» **Extract to read**:
*** Block opens ***
# Does someone have the recipe?



## Parke County Queen (May 22, 2006)

I was at a fall meeting the past weekend and someone made peanut butter/honey/chocolate bars. They had rice crispys in them and the recipe came from the ABF phamplet.


----------



## Hambone (Mar 17, 2008)

5th one down.

http://www.abfnet.org/displayemailformentries.cfm?EmailformID=117648


----------



## Parke County Queen (May 22, 2006)

Thank you! These were so good.


----------



## Dick Allen (Sep 4, 2004)

Here's a similar recipe from a few years ago, also put out by the ABF:

Honey-Peanut Butter Bars

3/4 cup honey
3/4 cup peanut butter
1 tsp. vanilla
3 cups Special K cereal
1 cup semi-sweet chocolate chips, melted

In a large sauce pan over medium heat, bring
honey & peanut butter to a boil. Remove from
heat; stir in vanilla & cereal. Press into
ungreased 9-inch square pan. Chill until firm.
Cut into 20 bars.
*** Block closes ***
» **Work instructions**:
Answer these from the forum thread on the peanut butter bars:
(a) What cereal was in the bars served at the fall meeting?
(b) How much honey does the Honey-Peanut Butter Bars recipe use?
(c) How many bars does that recipe say to cut?

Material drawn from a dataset
*** Block opens ***
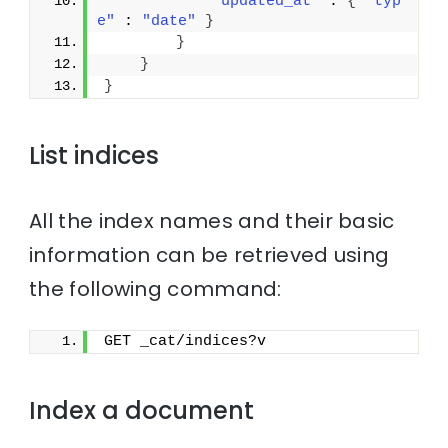
"updated_at"
 : 
{
"typ
e"
 : 
"date"
}
}
}
}
List indices
All the index names and their basic
information can be retrieved using
the following command:
GET _cat/indices?v
Index a document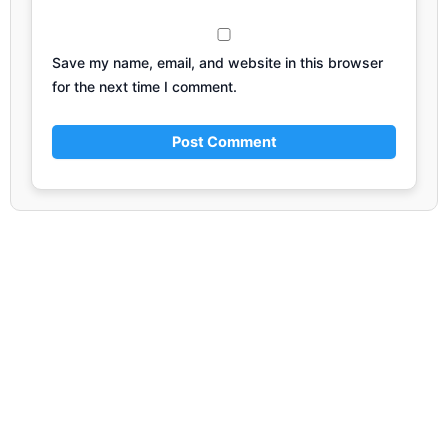
Save my name, email, and website in this browser
for the next time I comment.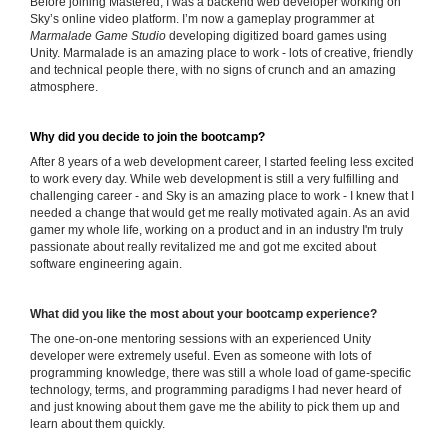
Before joining Mastered, I was a backend web developer working on
Sky’s online video platform. I’m now a gameplay programmer at
Marmalade Game Studio
developing digitized board games using
Unity.
Marmalade is an amazing place to work - lots of creative, friendly
and technical people there, with no signs of crunch and an amazing
atmosphere.
Why did you decide to join the bootcamp?
After 8 years of a web development career, I started feeling less excited
to work every day. While web development is still a very fulfilling and
challenging career - and Sky is an amazing place to work - I knew that I
needed a change that would get me really motivated again. As an avid
gamer my whole life, working on a product and in an industry I'm truly
passionate about really revitalized me and got me excited about
software engineering again.
What did you like the most about your bootcamp experience?
The one-on-one mentoring sessions with an experienced Unity
developer were extremely useful. Even as someone with lots of
programming knowledge, there was still a whole load of game-specific
technology, terms, and programming paradigms I had never heard of
and just knowing about them gave me the ability to pick them up and
learn about them quickly.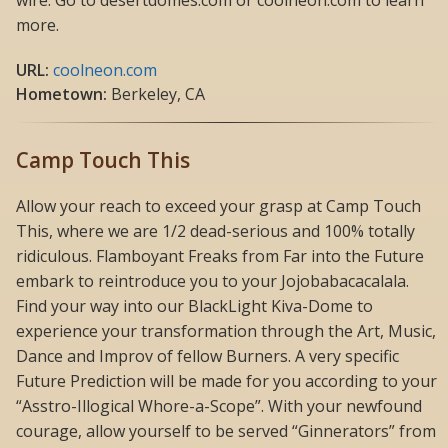
more.
URL:
coolneon.com
Hometown:
Berkeley, CA
Camp Touch This
Allow your reach to exceed your grasp at Camp Touch
This, where we are 1/2 dead-serious and 100% totally
ridiculous. Flamboyant Freaks from Far into the Future
embark to reintroduce you to your Jojobabacacalala.
Find your way into our BlackLight Kiva-Dome to
experience your transformation through the Art, Music,
Dance and Improv of fellow Burners. A very specific
Future Prediction will be made for you according to your
“Asstro-Illogical Whore-a-Scope”. With your newfound
courage, allow yourself to be served “Ginnerators” from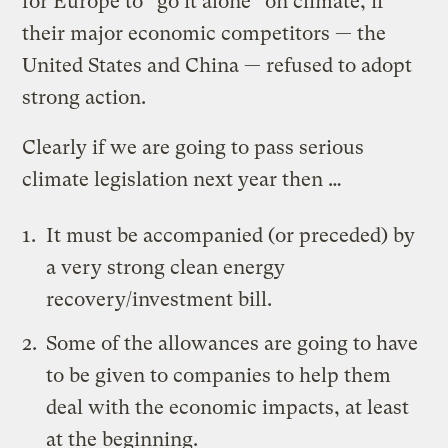
for Europe to “go it alone” on climate, if
their major economic competitors — the
United States and China — refused to adopt
strong action.
Clearly if we are going to pass serious
climate legislation next year then …
It must be accompanied (or preceded) by
a very strong
clean energy
recovery/investment bill
.
Some of the allowances are going to have
to be given to companies to help them
deal with the economic impacts, at least
at the beginning.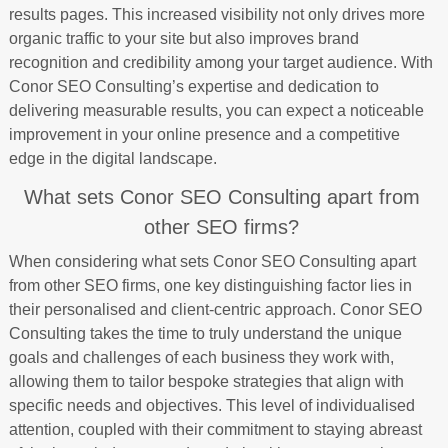
results pages. This increased visibility not only drives more
organic traffic to your site but also improves brand
recognition and credibility among your target audience. With
Conor SEO Consulting’s expertise and dedication to
delivering measurable results, you can expect a noticeable
improvement in your online presence and a competitive
edge in the digital landscape.
What sets Conor SEO Consulting apart from
other SEO firms?
When considering what sets Conor SEO Consulting apart
from other SEO firms, one key distinguishing factor lies in
their personalised and client-centric approach. Conor SEO
Consulting takes the time to truly understand the unique
goals and challenges of each business they work with,
allowing them to tailor bespoke strategies that align with
specific needs and objectives. This level of individualised
attention, coupled with their commitment to staying abreast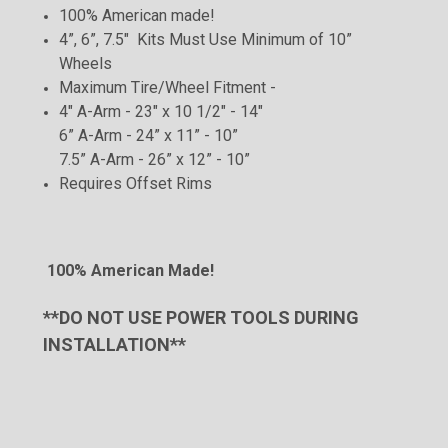
100% American made!
4”, 6”, 7.5" Kits Must Use Minimum of 10”
Wheels
Maximum Tire/Wheel Fitment -
4" A-Arm - 23" x 10 1/2" - 14"
6” A-Arm - 24” x 11” - 10”
7.5” A-Arm - 26” x 12” - 10”
Requires Offset
Rims
100% American Made!
**DO NOT USE POWER TOOLS DURING
INSTALLATION**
*** Block closes ***
» **Output below**:
(a) Rice crispys
(b) 3/4 cup
(c) 20